#### Your assignment
Lines to restate from the data below: from the one containing "8: (614, 401, 0.44)" to the one containing "26: (491, 100, 13.75)", both included. Give them again exactly, and only them.

*** Available data

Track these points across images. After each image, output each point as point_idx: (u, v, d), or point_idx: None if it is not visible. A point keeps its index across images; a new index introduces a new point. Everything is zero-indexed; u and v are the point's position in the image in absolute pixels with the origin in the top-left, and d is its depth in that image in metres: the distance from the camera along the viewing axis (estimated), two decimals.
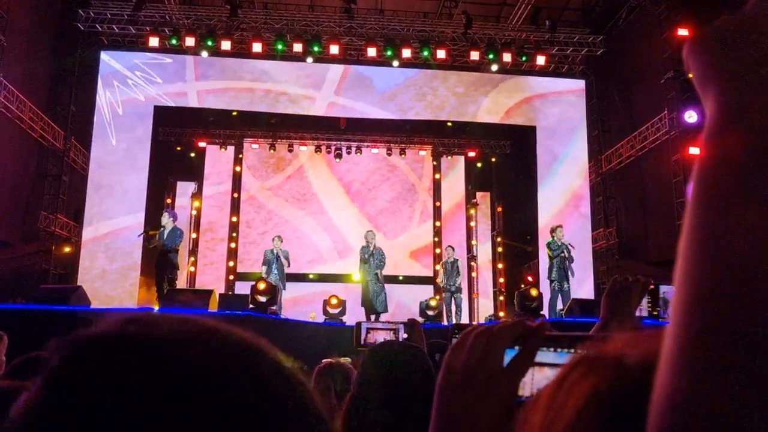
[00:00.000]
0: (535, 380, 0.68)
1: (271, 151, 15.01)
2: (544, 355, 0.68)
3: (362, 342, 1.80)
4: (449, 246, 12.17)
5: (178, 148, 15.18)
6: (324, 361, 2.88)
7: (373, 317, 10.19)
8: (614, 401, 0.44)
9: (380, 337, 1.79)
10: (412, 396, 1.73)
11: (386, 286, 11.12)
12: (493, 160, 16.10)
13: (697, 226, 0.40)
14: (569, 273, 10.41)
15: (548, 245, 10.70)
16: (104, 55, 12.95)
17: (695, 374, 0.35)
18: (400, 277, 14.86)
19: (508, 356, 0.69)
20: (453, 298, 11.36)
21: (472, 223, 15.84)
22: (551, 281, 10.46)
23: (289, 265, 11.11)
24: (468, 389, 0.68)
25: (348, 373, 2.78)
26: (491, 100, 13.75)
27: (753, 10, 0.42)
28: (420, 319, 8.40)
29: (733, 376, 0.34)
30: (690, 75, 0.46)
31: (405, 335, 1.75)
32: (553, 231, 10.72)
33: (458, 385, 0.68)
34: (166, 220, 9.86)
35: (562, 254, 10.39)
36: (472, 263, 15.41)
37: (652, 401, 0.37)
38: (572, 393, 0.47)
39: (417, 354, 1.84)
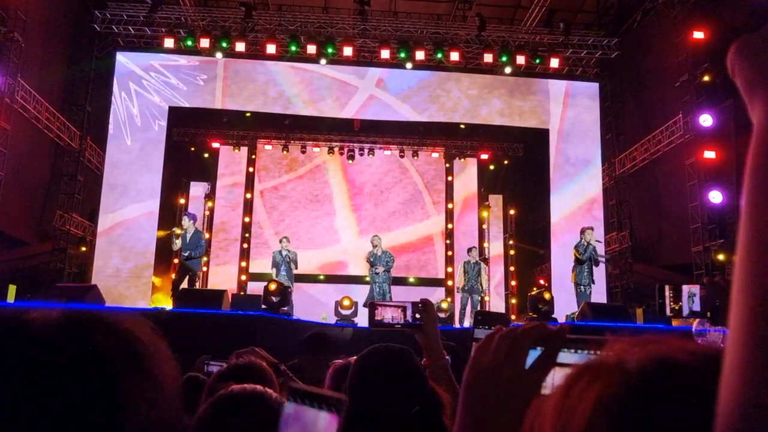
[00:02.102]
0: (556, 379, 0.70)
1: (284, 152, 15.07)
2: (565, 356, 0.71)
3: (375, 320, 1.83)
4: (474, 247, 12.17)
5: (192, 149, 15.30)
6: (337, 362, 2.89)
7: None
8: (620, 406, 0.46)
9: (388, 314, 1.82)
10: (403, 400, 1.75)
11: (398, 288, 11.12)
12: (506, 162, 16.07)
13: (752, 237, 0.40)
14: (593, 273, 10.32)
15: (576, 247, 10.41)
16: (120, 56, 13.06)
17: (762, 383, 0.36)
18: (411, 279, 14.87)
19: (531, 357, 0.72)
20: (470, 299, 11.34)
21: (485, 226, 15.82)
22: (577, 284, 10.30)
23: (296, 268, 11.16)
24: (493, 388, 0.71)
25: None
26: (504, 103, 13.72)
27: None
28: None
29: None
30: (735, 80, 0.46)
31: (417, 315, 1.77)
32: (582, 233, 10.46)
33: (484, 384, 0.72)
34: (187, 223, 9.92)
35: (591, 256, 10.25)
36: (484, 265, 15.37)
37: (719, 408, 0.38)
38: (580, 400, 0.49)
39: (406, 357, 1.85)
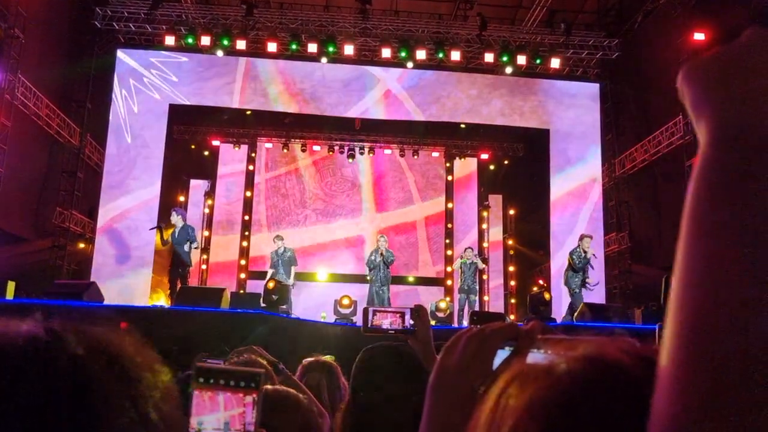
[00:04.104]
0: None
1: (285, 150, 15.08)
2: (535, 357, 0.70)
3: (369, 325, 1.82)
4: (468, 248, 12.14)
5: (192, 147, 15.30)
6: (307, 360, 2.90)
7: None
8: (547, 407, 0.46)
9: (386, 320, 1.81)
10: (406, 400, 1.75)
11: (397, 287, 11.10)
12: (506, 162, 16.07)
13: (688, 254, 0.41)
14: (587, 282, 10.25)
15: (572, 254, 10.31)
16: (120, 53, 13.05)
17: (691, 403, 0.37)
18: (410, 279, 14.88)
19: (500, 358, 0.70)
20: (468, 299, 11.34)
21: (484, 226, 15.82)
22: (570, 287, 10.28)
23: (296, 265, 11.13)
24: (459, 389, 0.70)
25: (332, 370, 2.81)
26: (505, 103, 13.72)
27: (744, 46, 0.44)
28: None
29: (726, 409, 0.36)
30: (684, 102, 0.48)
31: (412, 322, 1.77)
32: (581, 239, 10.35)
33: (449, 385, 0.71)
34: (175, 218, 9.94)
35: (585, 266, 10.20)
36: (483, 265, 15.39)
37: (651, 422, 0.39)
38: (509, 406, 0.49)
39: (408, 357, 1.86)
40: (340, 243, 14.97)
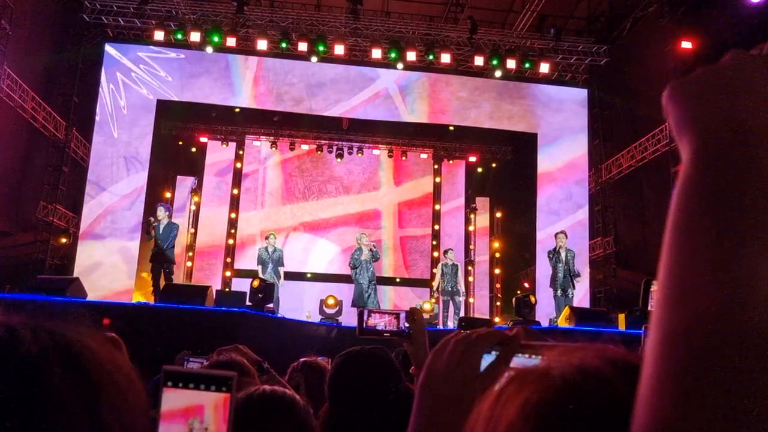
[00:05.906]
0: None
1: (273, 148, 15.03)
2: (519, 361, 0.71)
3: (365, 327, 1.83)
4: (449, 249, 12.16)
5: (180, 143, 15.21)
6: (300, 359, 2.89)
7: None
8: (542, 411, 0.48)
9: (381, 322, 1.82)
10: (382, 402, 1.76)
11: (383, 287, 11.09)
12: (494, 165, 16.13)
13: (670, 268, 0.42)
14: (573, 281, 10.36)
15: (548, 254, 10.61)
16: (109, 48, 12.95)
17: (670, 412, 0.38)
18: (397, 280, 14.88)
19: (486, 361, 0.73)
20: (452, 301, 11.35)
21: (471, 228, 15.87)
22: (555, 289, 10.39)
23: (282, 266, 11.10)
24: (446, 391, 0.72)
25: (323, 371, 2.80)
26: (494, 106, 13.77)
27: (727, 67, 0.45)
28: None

******

#### Task solution
8: (614, 401, 0.44)
9: (380, 337, 1.79)
10: (412, 396, 1.73)
11: (386, 286, 11.12)
12: (493, 160, 16.10)
13: (697, 226, 0.40)
14: (569, 273, 10.41)
15: (548, 245, 10.70)
16: (104, 55, 12.95)
17: (695, 374, 0.35)
18: (400, 277, 14.86)
19: (508, 356, 0.69)
20: (453, 298, 11.36)
21: (472, 223, 15.84)
22: (551, 281, 10.46)
23: (289, 265, 11.11)
24: (468, 389, 0.68)
25: (348, 373, 2.78)
26: (491, 100, 13.75)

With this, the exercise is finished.